1/21/20

By Josh Rubin

It is overcast this morning. The wind, which usually flaps our banners and sends our signs flying for once is gentle, only calling for minor adjustments as we sit at the base of the crossing, on the US side.

As witnesses show up, folks from Matamoros, some citizens, some Mexicans with the right paperwork, step out of US customs, and descend a short stairway, and many cross the street to where we stand, peruse our message, exchange a few words with me or others.

A man, asking for me to help in Spanish, managed to get across to me that he wanted to know where he should go to marry the mother of his child, over in Mexico. He carries a clear envelope with his US citizenship papers. I point him to CBP offices. A few minutes later he emerges. He was directed to an office in Harlingen.
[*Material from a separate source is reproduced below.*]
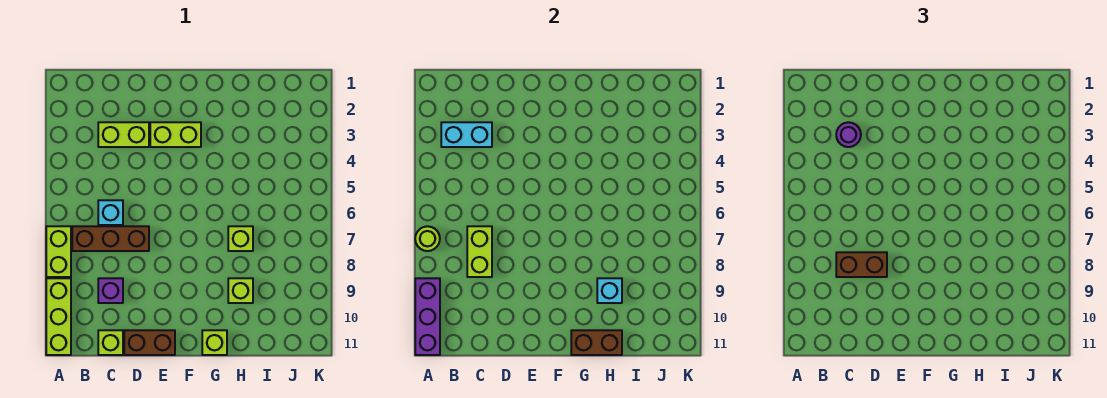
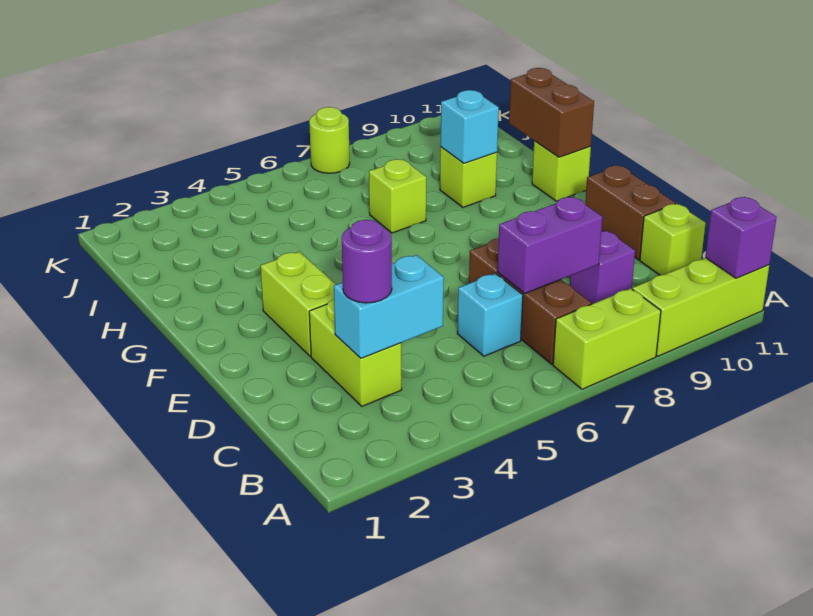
lime round brick A7 level 2 -> lime round brick K7 level 1
purple brick A9:A11 level 2 -> purple brick A11 level 2
cyan brick B3:C3 level 2 -> cyan brick C3:C4 level 2
lime brick C7:C8 level 2 -> purple brick C7:C8 level 2
brown brick C8:D8 level 3 -> none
Later this month, there is scheduled in Matamoros a protest against the refugees trapped by the policy called MPP, Remain in Mexico. They feel it unjust that their city and their citizens are forced to take on the burden of our policy of punishment, designed to discourage asylum seekers by forcing them to live in conditions that may kill some of them, may force them into painful decisions to fracture their families.

Why us? they will ask, in front of the American consulate. We hope they direct their anger at US policy, at the cooperation of the Mexican government and its slavish obeisance to us, and the cartels that plague them and the refugees alike.